Many people use annuities to supplement their retirement income. An annuity is a type of investment that allows individuals to make premium payments and then get guaranteed payouts during their retirement years. There are many types of annuities, and ways to invest in annuities. One form of investing with annuities is using the delayed annuity.
Understanding Annuities
Annuities are similar to insurance, you pay premiums, then get a pay out. Many people pay into the company where their annuity is held, and that collective pool of money is what allows the expected annual payouts. Some people will pass away before ever collecting any of the money they invested in their annuity while others will live well beyond the expected age of death and will continue to receive payments. Like with car insurance, many people pay in, but never have an accident or need to make a claim and therefore never get a return on their insurance investment. But, some people will have accidents and will have large claims much higher then what they ever paid for their premiums. It all balances out.
Types of Annuities
There are immediate annuities, delayed annuities, longevity annuities, deferred annuities – multiple choices and options for everyone looking to save more for retirement. With immediate annuities, a large initial investment is made and then small monthly payments can begin right away. With longevity annuities, payments aren’t made until the individual reaches age 85, sort of an “old age” insurance. With deferred annuities the premium payments are made, but the payments don’t start until retirement age, there is no immediate payment.

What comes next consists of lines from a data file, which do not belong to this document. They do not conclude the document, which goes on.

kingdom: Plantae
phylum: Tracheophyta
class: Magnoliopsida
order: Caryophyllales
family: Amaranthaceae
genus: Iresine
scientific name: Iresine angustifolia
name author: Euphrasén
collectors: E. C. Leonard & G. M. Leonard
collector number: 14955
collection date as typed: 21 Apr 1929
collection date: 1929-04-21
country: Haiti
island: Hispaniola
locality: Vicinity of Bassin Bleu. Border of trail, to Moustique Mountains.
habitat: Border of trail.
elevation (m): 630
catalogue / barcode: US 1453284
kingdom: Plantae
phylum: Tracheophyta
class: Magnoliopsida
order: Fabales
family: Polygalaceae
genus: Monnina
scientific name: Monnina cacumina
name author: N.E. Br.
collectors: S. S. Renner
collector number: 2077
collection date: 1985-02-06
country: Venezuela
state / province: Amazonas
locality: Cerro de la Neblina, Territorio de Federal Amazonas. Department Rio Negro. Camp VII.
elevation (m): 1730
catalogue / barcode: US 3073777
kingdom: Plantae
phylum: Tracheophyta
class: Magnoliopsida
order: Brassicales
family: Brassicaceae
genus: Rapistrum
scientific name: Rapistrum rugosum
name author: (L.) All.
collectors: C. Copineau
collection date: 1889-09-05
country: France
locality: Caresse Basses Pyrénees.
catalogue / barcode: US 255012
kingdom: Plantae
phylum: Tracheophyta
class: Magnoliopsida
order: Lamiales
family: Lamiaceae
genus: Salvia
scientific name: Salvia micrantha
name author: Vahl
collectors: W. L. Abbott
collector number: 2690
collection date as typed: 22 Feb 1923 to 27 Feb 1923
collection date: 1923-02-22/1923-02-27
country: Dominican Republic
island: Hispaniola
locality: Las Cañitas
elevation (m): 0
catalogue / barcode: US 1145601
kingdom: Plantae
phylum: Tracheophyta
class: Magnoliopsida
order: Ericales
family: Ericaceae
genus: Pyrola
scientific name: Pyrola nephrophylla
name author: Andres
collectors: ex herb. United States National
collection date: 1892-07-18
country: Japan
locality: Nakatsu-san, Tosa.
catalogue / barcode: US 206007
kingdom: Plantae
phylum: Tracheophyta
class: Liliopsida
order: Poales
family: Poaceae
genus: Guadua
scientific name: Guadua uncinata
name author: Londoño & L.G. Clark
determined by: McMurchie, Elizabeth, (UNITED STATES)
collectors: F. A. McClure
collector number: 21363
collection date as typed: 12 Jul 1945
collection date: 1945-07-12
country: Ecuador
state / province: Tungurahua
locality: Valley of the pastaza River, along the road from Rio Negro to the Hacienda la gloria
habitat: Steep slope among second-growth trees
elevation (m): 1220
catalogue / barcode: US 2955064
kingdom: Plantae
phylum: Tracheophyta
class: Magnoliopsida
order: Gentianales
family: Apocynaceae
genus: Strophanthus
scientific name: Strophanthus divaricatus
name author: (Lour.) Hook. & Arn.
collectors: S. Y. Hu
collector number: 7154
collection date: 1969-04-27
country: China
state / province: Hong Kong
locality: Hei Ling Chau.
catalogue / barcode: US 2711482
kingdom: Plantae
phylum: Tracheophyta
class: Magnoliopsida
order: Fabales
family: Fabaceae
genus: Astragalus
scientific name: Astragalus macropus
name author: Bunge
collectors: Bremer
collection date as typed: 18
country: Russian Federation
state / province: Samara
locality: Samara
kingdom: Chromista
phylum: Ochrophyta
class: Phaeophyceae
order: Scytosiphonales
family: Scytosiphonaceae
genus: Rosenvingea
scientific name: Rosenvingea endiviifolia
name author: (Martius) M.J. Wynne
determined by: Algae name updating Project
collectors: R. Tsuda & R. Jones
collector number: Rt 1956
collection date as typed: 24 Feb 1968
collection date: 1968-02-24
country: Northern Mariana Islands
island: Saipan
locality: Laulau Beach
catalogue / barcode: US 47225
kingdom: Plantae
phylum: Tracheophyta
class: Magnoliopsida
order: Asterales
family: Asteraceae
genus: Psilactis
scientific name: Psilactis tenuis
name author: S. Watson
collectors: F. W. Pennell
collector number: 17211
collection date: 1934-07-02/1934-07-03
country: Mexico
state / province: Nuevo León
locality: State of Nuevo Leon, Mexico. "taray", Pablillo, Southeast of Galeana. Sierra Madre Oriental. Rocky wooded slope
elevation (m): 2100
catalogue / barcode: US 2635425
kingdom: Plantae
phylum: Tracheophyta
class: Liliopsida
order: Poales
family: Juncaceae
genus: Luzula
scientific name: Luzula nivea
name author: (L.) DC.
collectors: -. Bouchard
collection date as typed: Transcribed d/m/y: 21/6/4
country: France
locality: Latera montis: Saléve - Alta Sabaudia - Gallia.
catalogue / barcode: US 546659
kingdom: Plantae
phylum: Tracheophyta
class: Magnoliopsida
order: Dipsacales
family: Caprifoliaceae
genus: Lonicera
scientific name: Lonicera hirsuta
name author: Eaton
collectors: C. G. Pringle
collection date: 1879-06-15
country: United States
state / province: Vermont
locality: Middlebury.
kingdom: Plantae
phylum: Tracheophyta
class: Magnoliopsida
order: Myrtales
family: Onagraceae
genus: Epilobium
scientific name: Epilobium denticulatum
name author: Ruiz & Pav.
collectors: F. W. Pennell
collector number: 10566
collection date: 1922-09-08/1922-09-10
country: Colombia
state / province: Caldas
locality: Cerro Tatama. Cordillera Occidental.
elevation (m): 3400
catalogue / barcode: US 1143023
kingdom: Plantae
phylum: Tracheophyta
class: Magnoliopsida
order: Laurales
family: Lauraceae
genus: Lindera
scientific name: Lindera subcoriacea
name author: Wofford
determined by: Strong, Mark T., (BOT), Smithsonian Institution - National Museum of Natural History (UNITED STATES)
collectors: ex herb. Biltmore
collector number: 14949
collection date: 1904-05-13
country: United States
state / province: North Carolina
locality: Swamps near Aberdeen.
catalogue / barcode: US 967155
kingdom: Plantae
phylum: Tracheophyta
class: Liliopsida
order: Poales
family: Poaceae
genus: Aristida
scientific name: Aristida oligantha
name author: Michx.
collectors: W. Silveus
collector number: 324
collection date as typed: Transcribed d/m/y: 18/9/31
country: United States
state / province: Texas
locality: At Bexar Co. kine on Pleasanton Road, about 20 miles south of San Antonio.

Deferred annuities allow the individual to choose when the payments will begin, perhaps 5 years after premiums have been paid.
The Delayed Annuity
There are benefits to purchasing a delayed annuity, in that interest accrues on the premium that has been paid. So the initial investment earns more money during the time frame between when the premiums have been paid and when the first payment is made to the individual. Most people, when purchasing a delayed annuity, schedule the first payment anywhere from 5 to 20 years down the road.
A delayed annuity is a good option if you have a good retirement portfolio and don’t need to begin using the money right away to supplement retirement income.
Figuring how much interest you can make on the initial investment is a bit tricky. There are websites and excel spread sheets that can help determine the profit margin for you. By typing in the amount of the initial investment, the interest rate, and how many years payment will be delayed, you can find out how much extra you can earn by delaying payments. You can use the spreadsheets to determine how many years you may want to defer and what the best investment option is for you.